Background: Stroke and dementia represent frequent causes of psychophysical and socioeconomic burdens. We conducted a vascular, cognitive, and psychomental survey involving elderly volunteers at community-based recycling stations in Northern Taiwan. Methods: Recycling volunteers aged ≥60 years were surveyed. We recorded seven parameters, namely (1) body mass index (BMI), (2) fasting glucose, (3) fasting cholesterol, (4) ankle-brachial index (ABI), (5) carotid duplex sonography, (6) five-item Brief Symptom Rating Scale (BSRS-5) score, and (7) eight-item Interview to Differentiate Aging and Dementia (AD8). During the carotid duplex study, we measured the carotid intima-media thickness (CIMT) and the carotid total plaque score (CTPS) of the common and internal carotid arteries.

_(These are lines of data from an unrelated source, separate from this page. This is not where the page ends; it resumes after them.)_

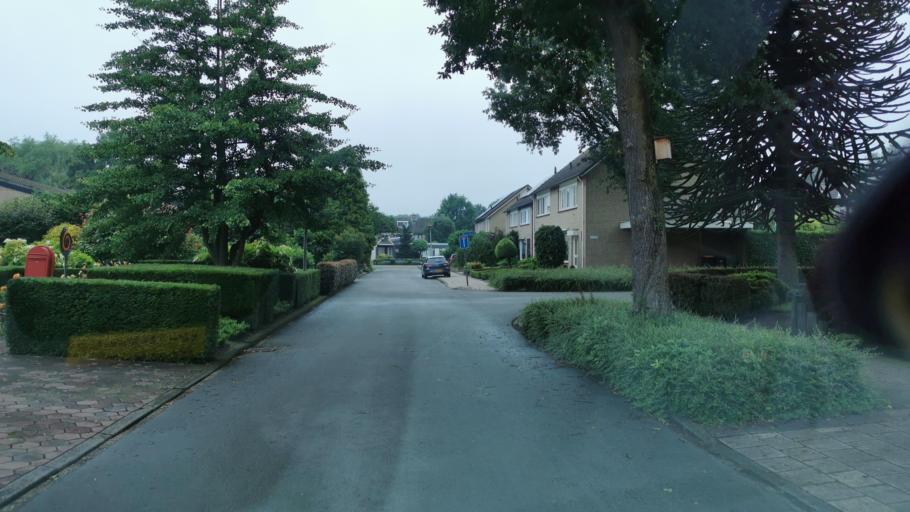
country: NL
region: Overijssel
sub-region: Gemeente Losser
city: Losser
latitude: 52.2545
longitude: 7.0072
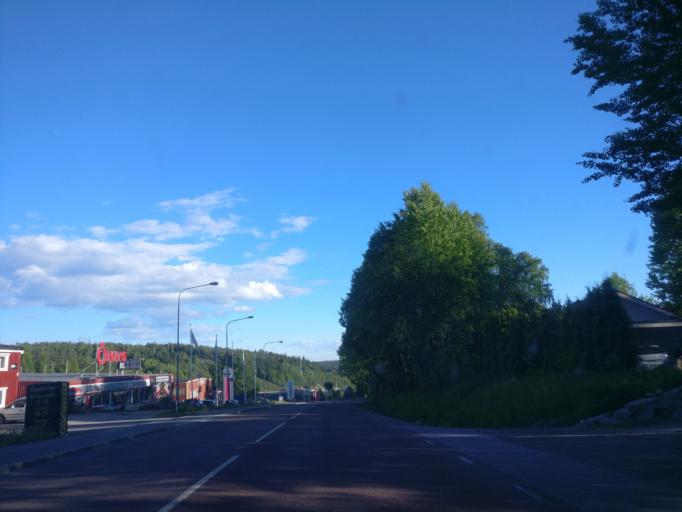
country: SE
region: Vaesternorrland
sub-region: Sundsvalls Kommun
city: Johannedal
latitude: 62.4266
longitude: 17.3467
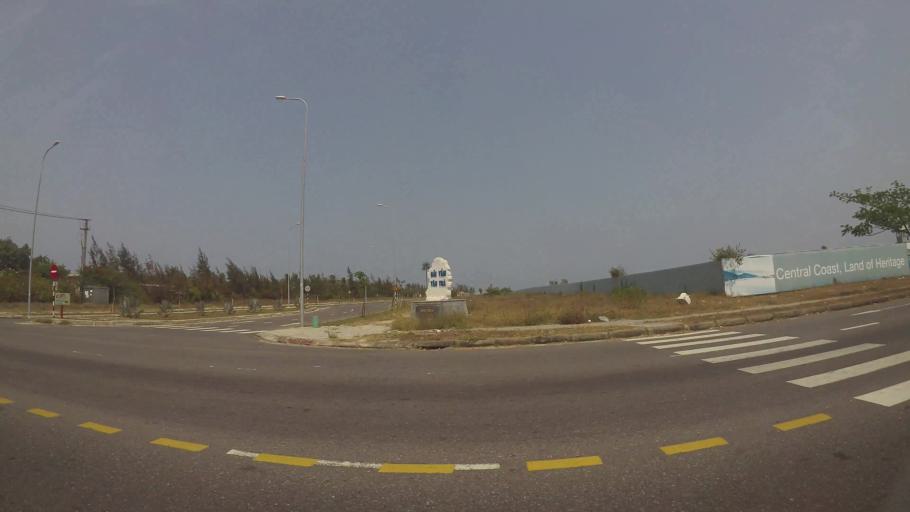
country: VN
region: Da Nang
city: Ngu Hanh Son
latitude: 15.9866
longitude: 108.2726
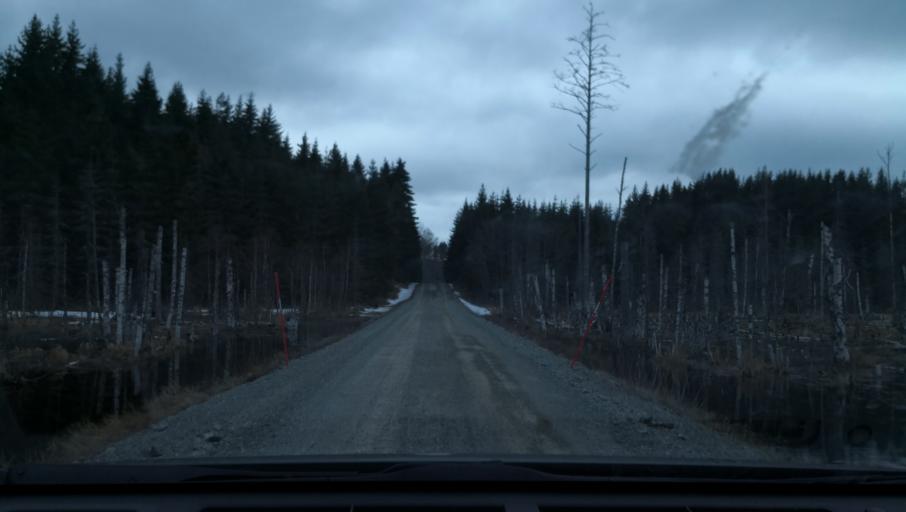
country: SE
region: OErebro
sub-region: Lindesbergs Kommun
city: Fellingsbro
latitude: 59.6115
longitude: 15.6022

Results: In total, 985 subjects (mean age: 70.8 years) participated in this study. Among these, 81% were women, and 52% were vegetarians. The average ABI, CIMT, and CTPS were higher in men, whereas women had higher cholesterol levels and BSRS-5 scores. Obesity, hypertension, hyperglycemia, and hyperlipidemia were present in 21, 38, 9, and 27% of all subjects, respectively. Carotid plaques with mild (CTPS 1-5), moderate (CTPS 5.1-10), and severe (CTPS > 10) atherosclerosis were detected in 45, 16, and 7% of the subjects, respectively. Mild cognitive impairment (AD8 > 2) was observed in 13% of the subjects, whereas moderate mood disorder (BSRS-5≧10) was observed in only 1% of subjects. Vegetarians had a lower BMI, systolic blood pressure (SBP), cholesterol, CIMT, and CTPS than did non-vegetarians. Substantial predictors of severe atherosclerosis were advanced age (>70 years), male sex, history of heart disease, hyperlipidemia, and currently elevated SBP and cholesterol levels. Predictors of mild cognitive impairment were illiteracy, history of hypertension, hyperlipidemia, and moderate mood disorder. Conclusions: Subclinical carotid atherosclerosis was common in elderly recycling volunteers, with 23% having moderate to severe stenosis. Vegetarians had a reduced risk of atherosclerosis. The low incidence of moderate mood disorder might indicate that recycling work enhances psychomental health. In addition, a healthier lifestyle, better mood condition, and vegetarian diet might contribute to lower incidence of mild cognitive impairment.